As previsões se concretizaram: Claudia Sheinbaum será a primeira mulher presidente do México. Os resultados preliminares eleitorais apontam uma vantagem que as sondagens já previam.
A cabeça da coligação governista Vamos Continuar a Fazer História obteve entre 58,3% e 60,7% dos votos, o que representa mais de 30 pontos percentuais acima do candidato da oposição Xóchitl Gálvez, segundo a Contagem Rápida, que estima a evolução das eleições.
Ao tomar conhecimento dos primeiros resultados, Sheinbaum reconheceu a importância de se tornar a primeira mulher a ocupar o cargo mais importante do país e afirmou que garantirá o futuro dos mexicanos sem distinções de preferências políticas.
A ex-chefe de governo da Cidade do México – que prometeu preservar o legado do presidente Andrés Manuel López Obrador – recebe um país com altos índices de violência, insegurança, casos de pessoas desaparecidas não resolvidos, falta de acesso à saúde e uma sociedade polarizada.
Quais serão seus principais desafios e o cenário para o México nos próximos seis anos?

*Dados fornecidos*:
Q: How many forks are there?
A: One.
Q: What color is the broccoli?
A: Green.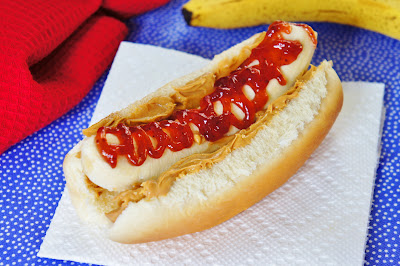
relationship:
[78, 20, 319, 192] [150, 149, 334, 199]
banana in bun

*Instruções*:
1 > Indique se cada afirmação abaixo está de acordo com o texto sobre a eleição de Claudia Sheinbaum, respondendo sim ou não e citando literalmente as palavras do texto que decidem a questão. (a) Sheinbaum obteve entre 58,3% e 60,7% dos votos, segundo a Contagem Rápida. (b) Sheinbaum já havia sido chefe de governo da Cidade do México. (c) Os resultados preliminares contrariaram o que as sondagens previam.
2 > Transcreva sem alterações o trecho do texto sobre a eleição de Claudia Sheinbaum que vai de "A cabeça da" até "próximos seis anos?".
3 > Segundo o texto sobre a eleição de Claudia Sheinbaum, qual é o nome da coligação governista que ela encabeçou?

*Respostas por item*:
1 >
(a) Sim: "obteve entre 58,3% e 60,7% dos votos".
(b) Sim: "A ex-chefe de governo da Cidade do México".
(c) Não: "apontam uma vantagem que as sondagens já previam".

2 >
A cabeça da coligação governista Vamos Continuar a Fazer História obteve entre 58,3% e 60,7% dos votos, o que representa mais de 30 pontos percentuais acima do candidato da oposição Xóchitl Gálvez, segundo a Contagem Rápida, que estima a evolução das eleições.
Ao tomar conhecimento dos primeiros resultados, Sheinbaum reconheceu a importância de se tornar a primeira mulher a ocupar o cargo mais importante do país e afirmou que garantirá o futuro dos mexicanos sem distinções de preferências políticas.
A ex-chefe de governo da Cidade do México – que prometeu preservar o legado do presidente Andrés Manuel López Obrador – recebe um país com altos índices de violência, insegurança, casos de pessoas desaparecidas não resolvidos, falta de acesso à saúde e uma sociedade polarizada.
Quais serão seus principais desafios e o cenário para o México nos próximos seis anos?

3 > Vamos Continuar a Fazer História.